リチャード・リンクレイターは、この物語を通して大傑作を生み出すことに成功しました。どうすれば12才の男の子の人生を映画にできるのか?彼とそのチームが、それを見事にやってのけたのです。彼らは、同じ男の子の人生のある一日を、10年以上に渡って毎年撮影し続けました。少年は、この歳月を経てティーンエイジャーに成長しました。
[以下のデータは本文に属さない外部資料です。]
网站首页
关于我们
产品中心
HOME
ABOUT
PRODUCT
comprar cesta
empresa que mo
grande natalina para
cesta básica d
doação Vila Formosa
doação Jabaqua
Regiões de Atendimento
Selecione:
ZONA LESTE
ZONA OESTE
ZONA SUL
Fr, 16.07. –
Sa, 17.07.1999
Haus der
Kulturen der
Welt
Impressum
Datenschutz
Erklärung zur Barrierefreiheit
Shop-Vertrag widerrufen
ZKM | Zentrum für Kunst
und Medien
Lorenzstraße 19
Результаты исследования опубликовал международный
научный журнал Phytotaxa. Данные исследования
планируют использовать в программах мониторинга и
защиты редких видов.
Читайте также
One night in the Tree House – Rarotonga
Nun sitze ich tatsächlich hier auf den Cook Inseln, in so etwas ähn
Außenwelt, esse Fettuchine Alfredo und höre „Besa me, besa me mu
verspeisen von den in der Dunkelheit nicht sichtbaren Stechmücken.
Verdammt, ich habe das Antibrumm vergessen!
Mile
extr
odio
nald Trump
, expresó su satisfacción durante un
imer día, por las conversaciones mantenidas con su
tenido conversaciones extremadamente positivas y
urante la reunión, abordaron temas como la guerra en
映画のなかで観客たちは、思春期という人生の中でも難しい時期に直面しているある少年の成長を目にすることとなります。ラブ・ストーリー、失恋、友情などの要素を含んだ作品です。

『グランド・ブダペスト・ホテル』(2014)ウェス・アンダーソン監督

この作品が今回のリストに登場して驚かれる方もいらっしゃるかもしれませんが、ウェス・アンダーソンが非常に優れた監督であることに疑いの余地はありません。彼は登場人物たちを最も巧みな方法で演出することのできる映画監督なのです。それを証明している映画がこの『グランド・ブダペスト・ホテル』です。

山奥にあるホテルを舞台に、20世紀に巻き起こったドタバタコメディを描く裏で、アンダーソンは人間という生き物の惨めさや偉大さを紐解いていきます。友情、忠誠心、野心、恋愛、結束、卑小さなどなど、もはやこの映画に登場しない感情が存在しないほどです。

ロスト・イン・トランスレーション(2003)ソフィア・コッポラ監督

この映画は、ソフィア・コッポラ監督による掛け替えのない作品で、スカーレット・ヨハンソンとビル・マーレイという才能溢れる俳優陣がキャスティングされています。ある二つの孤独で悲しみに満ちた心が、故郷から遠く離れた、自由で自らを真に理解してくれる人が誰もいない状況で取り残されてしまったら何が起こるのでしょうか?理解しがたい世代間の恋愛が、情熱から庇護心や友情に移り変わっていきます。

“誰もが皆、自分を見つけて欲しいと願っている”

ロスト・イン・トランスレーション

21世紀 サイコスリラー映画 ベスト7

『メメント』(2000)クリストファー・ノーラン監督

今回のリストは、クリストファー・ノーランで始まり、ノーランで終わります。この映画では、逆向きに(終わりから始まりに向けて)、妻の死に関する復讐をしようとしているある男の物語が描かれています。

しかし、この男性は頭を打って短期記憶を失ってしまい、生活の中で巻き起こる出来事を忘れ続けてしまうようになります。そこで彼は物事を覚えておけるように、そして目標を達成できるように、メモを取り始め、はたまた自分自身の体にタトゥーまで入れるようになるのです。これだけでもう面白そうですよね?

ご紹介した全てのサイコスリラーは、メインのテーマが心理学だいうわけではありませんが、観た人が深く考えさせられるようなものばかりです。落ち着かない気分にさせられ、そしてもちろん頭をもて遊ばれるような映画の数々ですよ。